Reputation: 21
We are moving our database from oracle to couchDB, for one of the use case is to implement the distributed transaction management. For Ex: Read the data from JMS Queue and update it in multiple document, if any thing fails then revert back and throws an exception to JMS queue. As we know couchDB does not support distributed transaction management. Can you please suggest any alternative strategy to implement this or any other way out?
Upvotes: 1
Views: 452
Reputation: 3365
More than technical aspects I feel you might be interested in the bottom line of that.
As mentionned distributed transactions are not possible - this notion doesn't even exist, because it is not necessary. Indeed, unlike in the relational world, 95% of the time when you feel that you need them it means that you are doing something wrong.
I'll be straightforward with you : dumping your relational data into couchdb will end up being a nightmare both for writes and reads. For the first you'll say : how can I do transactions ? For the laters : how can I do joins ? Both are impossible and are concepts which do not even exist.
The convenient conclusions - too - many people reach is that "CouchDb is not enterprise ready or ACID enough". But the truth is you need to take the time to rethink your data structures.
You need to rethink your data structures and make them document oriented because if you don't you are off the intended usage of couchdb - and as you know this is risky territory.

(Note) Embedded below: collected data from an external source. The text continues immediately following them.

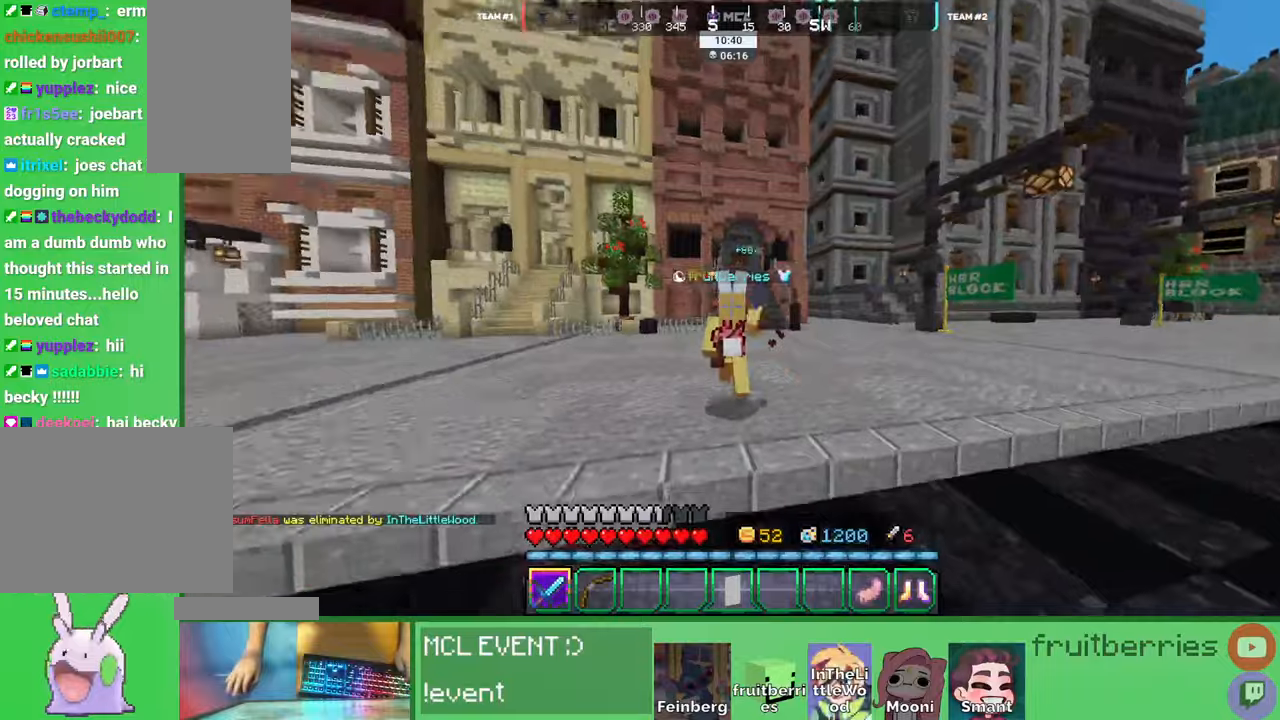
{"keys": ["a", "w"], "mouse": [], "events": [[16, "mouse_left", "up"], [33, "d", "up"], [66, "mouse_left", "down"], [66, "q", "down"], [116, "mouse_left", "up"], [150, "mouse_left", "down"], [150, "q", "up"], [183, "mouse_left", "up"], [216, "q", "down"], [250, "mouse_left", "down"], [300, "mouse_left", "up"], [300, "q", "up"], [333, "mouse_left", "down"], [366, "w", "up"], [400, "mouse_left", "up"], [416, "a", "down"], [416, "w", "down"], [433, "mouse_left", "down"], [483, "mouse_left", "up"]]}
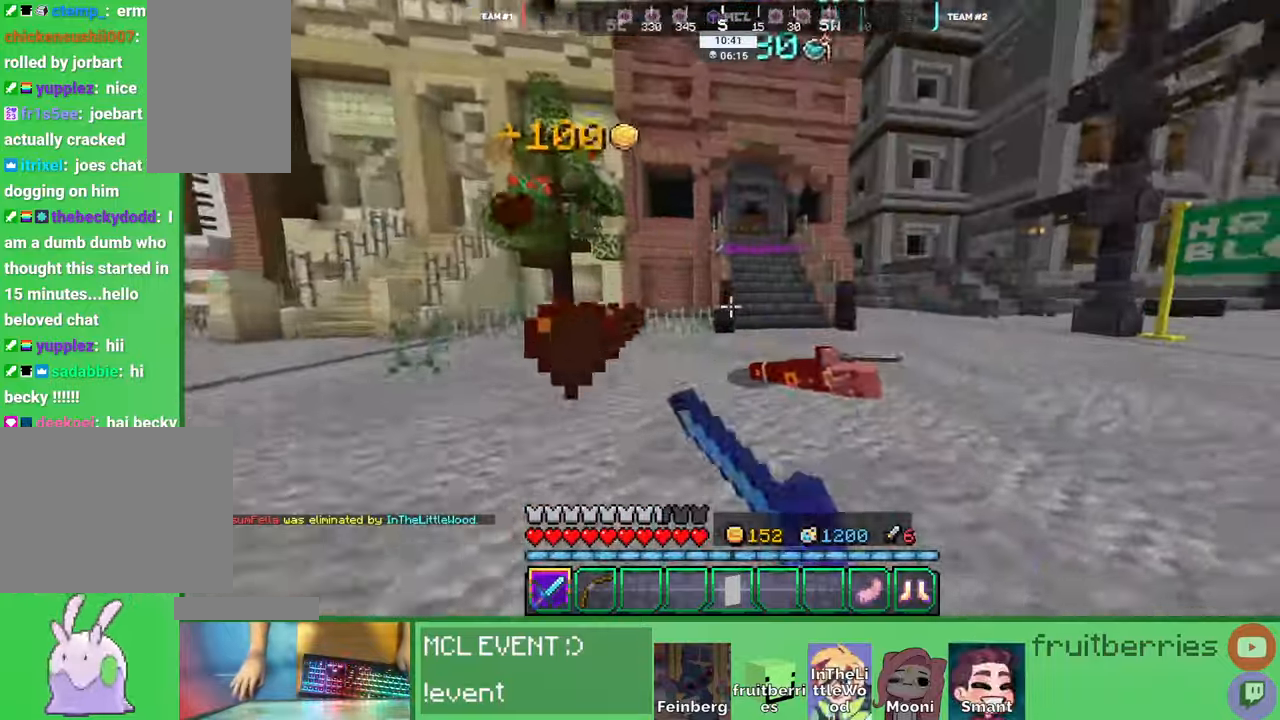
{"keys": ["space", "w"], "mouse": [], "events": [[16, "mouse_left", "down"], [50, "mouse_left", "up"], [116, "a", "up"], [133, "d", "down"], [400, "space", "down"], [466, "d", "up"]]}
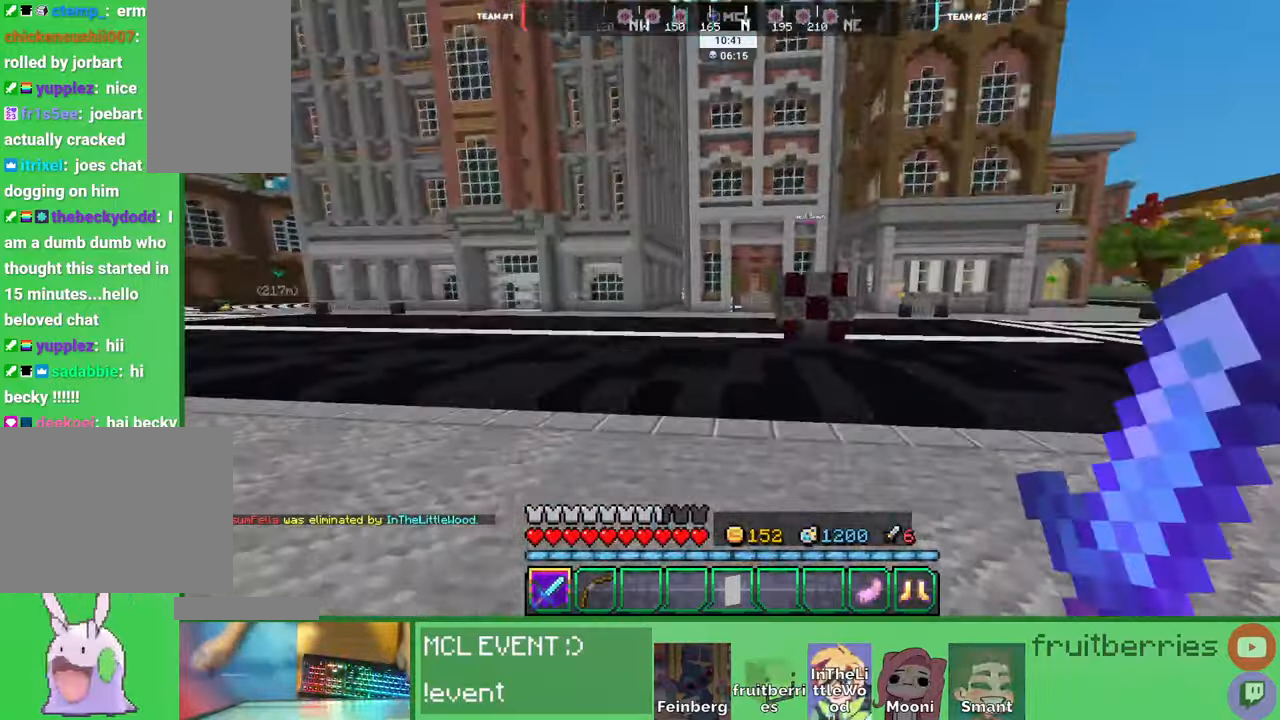
{"keys": ["a", "w"], "mouse": [], "events": [[50, "space", "up"], [283, "a", "down"]]}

Read on DDD and aggregates design, and turn your records into DDD entities and aggregates. So there'd be an ETL layer to CouchDb. If you don't have the time to do that I'd recommend not using CouchDb - as much as I love it.
Upvotes: 1
Reputation: 1928
CouchDB doesn't have properties which are necessary for distributed transactions so it's impossible. All major distributed transaction algorithms (Two-Phase commit protocol, RAMP and Percolator-style distributed transactions, you can find details in this answer) require linearizability on the record level. Unfortunately CouchDB is an AP solution (in the CAP theorem sense) so it can't even guarantee record-level consistency.
Of cause you can disable replication to make CouchDB consistent but then you'll lose fault-tolerance. Another option is to use CouchDB as a storage and to build a consistent database on top of it but it's an overkill for your task and doesn't use any CouchDB-specific feature. The third option is to use CRDT but it works only if your transactions are commutative.